First-term Albany Common Council member Frank Commisso, Jr., has figured out how Albany Mayor Jerry Jennings operates and is determined to make substantive changes. A member of the common council’s finance committee, he led a revolt over two proposed bonding ordinances - one for $7 million to expand the city’s Rapp Road landfill yet again, the other for $2.35 million to “restore” the landfill. Both ordinances were enacted on April 2 but Jennings made concessions.
About one-half the 15-member common council attended the March 28 finance committee meeting. After discussing the resolutions, the committee voted 3-2 recommending their colleagues not enact the resolutions. Mr. Commisso asserted the mayor had no long-range landfill financing plan - no plan for how to pay landfill related costs after the dump eventually closes. He also insisted the council should not approve bonds with a payback period longer than the time the landfill is expected to remain open because there might not be sufficient revenues to pay them off.
Mr. Commisso insisted the council had a unique opportunity to compel Jennings to provide both a long-term financing plan that is not 100 percent bonded and to obtain accurate landfill financial data from Jennings that fellow council members (particularly Dominick Calsolaro) have been requesting, without success, for years. He pleaded with fellow council members saying that if they approve the bonds without a fight, the mayor will never speak to the council again about the landfill because he will have obtained the bonds he needs to expand it one final time.
Tensions rose over the next few days as it appeared the council might actually block the bonds. Passage of bonds requires a super-majority - ten affirmative votes. On Jennings March 30 weekly radio show, Commisso called in and he and the mayor had a sharp exchange. Jennings asserted that failure of the council to enact the bonds would force him to lay off 65 city Department of General Services (DGS) workers. Commisso countered and Jennings responded with, “What am I going to do, lay you guys off on the council? I’d like to.”
However, fearing defeat, Jennings blinked. He spent much of the day Monday working out a compromise. Jennings agreed to begin this summer setting aside $2 from every ton of waste brought in by commercial haulers (about $360,000 a year) in a separate account to be used to pay future landfill costs. Jennings also agreed the bonds would be for eight years instead of the twenty he initially sought; thus the bonds will not outlast the time the dump remains open.
When I arrived at 5:30 (for the 7 pm meeting) at City Hall on April 2, dozens of DGS workers were standing outside, apparently afraid their jobs were on the line. Dozens more quickly joined them. Jennings spoke to them outside city hall; his staff presented council members with the compromise at their 6:30 pm caucus. Nearly all the unionized DGS workers attended the council meeting and cheered as the two resolutions were passed.

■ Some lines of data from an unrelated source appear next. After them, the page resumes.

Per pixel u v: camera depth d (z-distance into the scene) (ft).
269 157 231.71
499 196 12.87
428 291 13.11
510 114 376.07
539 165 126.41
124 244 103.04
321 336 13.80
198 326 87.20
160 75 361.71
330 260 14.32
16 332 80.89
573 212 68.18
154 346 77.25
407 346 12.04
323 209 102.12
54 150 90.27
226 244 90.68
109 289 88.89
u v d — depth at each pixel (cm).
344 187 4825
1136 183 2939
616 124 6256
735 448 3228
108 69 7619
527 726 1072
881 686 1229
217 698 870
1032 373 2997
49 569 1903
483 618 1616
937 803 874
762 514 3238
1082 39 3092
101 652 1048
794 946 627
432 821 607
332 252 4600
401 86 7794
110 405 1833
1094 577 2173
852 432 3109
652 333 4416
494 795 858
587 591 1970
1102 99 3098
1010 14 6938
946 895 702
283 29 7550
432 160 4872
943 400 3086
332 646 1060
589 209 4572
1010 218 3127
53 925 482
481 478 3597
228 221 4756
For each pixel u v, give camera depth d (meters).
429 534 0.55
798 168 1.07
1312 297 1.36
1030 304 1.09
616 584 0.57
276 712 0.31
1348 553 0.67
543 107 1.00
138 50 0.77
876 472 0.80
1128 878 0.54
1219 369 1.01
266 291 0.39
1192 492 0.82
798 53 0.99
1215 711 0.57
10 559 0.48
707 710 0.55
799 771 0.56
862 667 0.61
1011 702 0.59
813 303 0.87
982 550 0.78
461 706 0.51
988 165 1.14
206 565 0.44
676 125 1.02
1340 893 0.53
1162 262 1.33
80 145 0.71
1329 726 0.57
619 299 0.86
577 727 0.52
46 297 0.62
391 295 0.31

During the public comment portion of the council meeting, Albany resident Tim Truscott said the mayor behaves like an irresponsible teenager - using someone else’s credit card - the city taxpayers. Several members of Save the Pine Bush spoke about their longstanding concerns over the costs and safety of the landfill and the failure of the city to develop alternatives to it. All expressed support for DGS workers not losing their jobs; several criticized the mayor for using DGS workers as pawns in his dispute with the council.
Council member Barbara Smith, who voted against both bonds, said “landfill finances have always been murky and remain so” and “I do not know if the landfill is profitable...I have concerns about threatening job losses. Why are we in this situation in the first place? I object to this intimidation.” Frank Commisso said that “about $360,000 would be set aside annually for the next ten years, not enough, but a start.” He told the DGS workers that “these threats are counterproductive to rational decision making...Those who vote ‘no” on the bonds tonight are not voting yes on DGS layoffs.” Councilwoman Leah Golby said the council passed a resolution in 2010 calling for preparation of a full-cost accounting study of the landfill, and the report has not yet been prepared. Mr. Calsolaro insisted that no immediate threat of layoffs to DGS workers existed. He said Jennings has “mismanaged the city all along” and cited numerous examples involving the landfill and solid waste.
Frank Commisso emerged the winner from this wild week of conflict. He displayed skill in building a coalition and obtaining real concessions from the mayor. I doubt if council members learned that by sticking together they can obtain the information from the city they need to competently do their job, or to become equal partners with the mayor in managing the business of the city. Jennings got the bonds he wanted; the landfill will stay open for 5-10 more years. DGS workers saw the mayor threaten their jobs in an effort to intimidate the city council. At the close of the April 2 meeting, Common Council President Carolyn McLaughlin urged DGS workers to ask the mayor and their supervisors questions about what will happen to their jobs when the landfill does close.